##### SUPPLIED MATERIAL

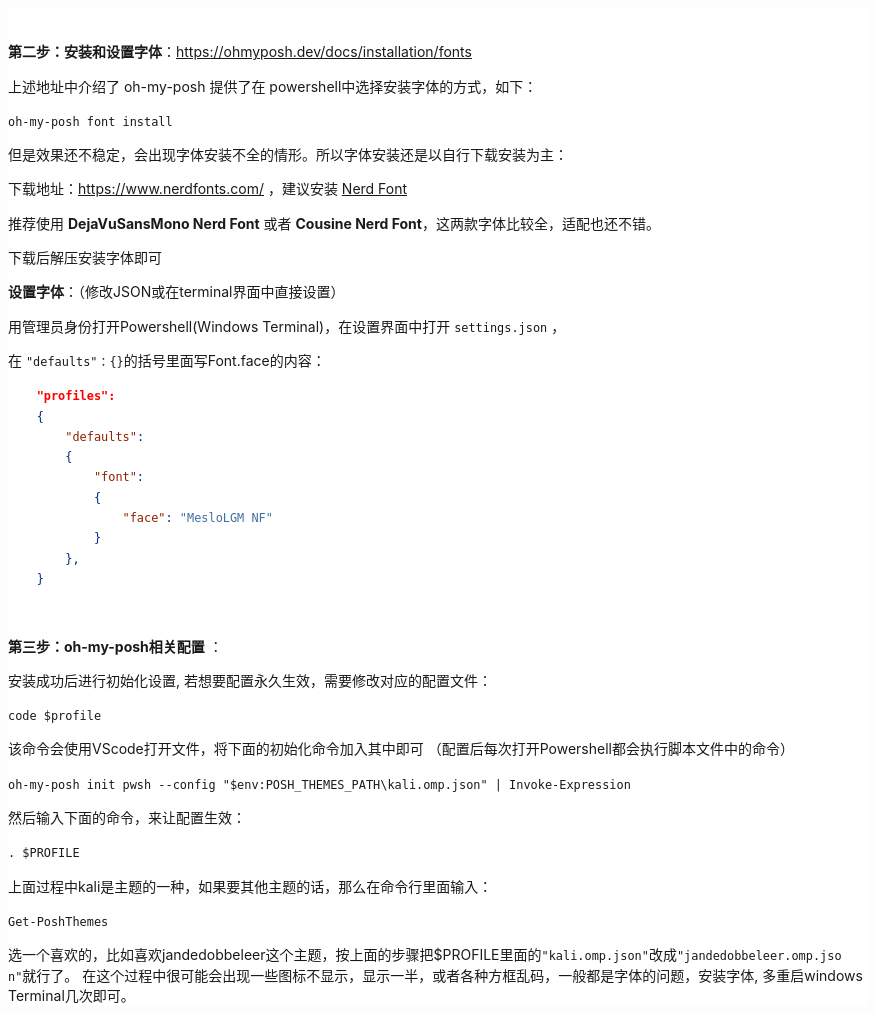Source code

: <br/>


**第二步：安装和设置字体**：https://ohmyposh.dev/docs/installation/fonts

上述地址中介绍了 oh-my-posh 提供了在 powershell中选择安装字体的方式，如下：
```bash
oh-my-posh font install
```
但是效果还不稳定，会出现字体安装不全的情形。所以字体安装还是以自行下载安装为主：

下载地址：https://www.nerdfonts.com/ ，建议安装 [Nerd Font](https://www.nerdfonts.com/font-downloads)

推荐使用 **DejaVuSansMono Nerd Font** 或者 **Cousine Nerd Font**，这两款字体比较全，适配也还不错。

下载后解压安装字体即可

**设置字体**：（修改JSON或在terminal界面中直接设置）

用管理员身份打开Powershell(Windows Terminal)，在设置界面中打开 `settings.json` ，

在 `"defaults"：{}`的括号里面写Font.face的内容：

```json
    "profiles":
    {
        "defaults": 
        {
            "font": 
            {
                "face": "MesloLGM NF"
            }
        },
    }
```

<br/>

**第三步：oh-my-posh相关配置** ：

安装成功后进行初始化设置, 若想要配置永久生效，需要修改对应的配置文件：
```shell
code $profile   
```
该命令会使用VScode打开文件，将下面的初始化命令加入其中即可 （配置后每次打开Powershell都会执行脚本文件中的命令）

```shell
oh-my-posh init pwsh --config "$env:POSH_THEMES_PATH\kali.omp.json" | Invoke-Expression
```

然后输入下面的命令，来让配置生效：
```shell
. $PROFILE
```

上面过程中kali是主题的一种，如果要其他主题的话，那么在命令行里面输入：

```bash
Get-PoshThemes
```

选一个喜欢的，比如喜欢jandedobbeleer这个主题，按上面的步骤把$PROFILE里面的`"kali.omp.json"`改成`"jandedobbeleer.omp.json"`就行了。
在这个过程中很可能会出现一些图标不显示，显示一半，或者各种方框乱码，一般都是字体的问题，安装字体, 多重启windows Terminal几次即可。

##########

### TASK PROMPT
The string "https" appears on some lines of the data; count those lines and report only how many there are.

### EXERCISE OUTPUT
2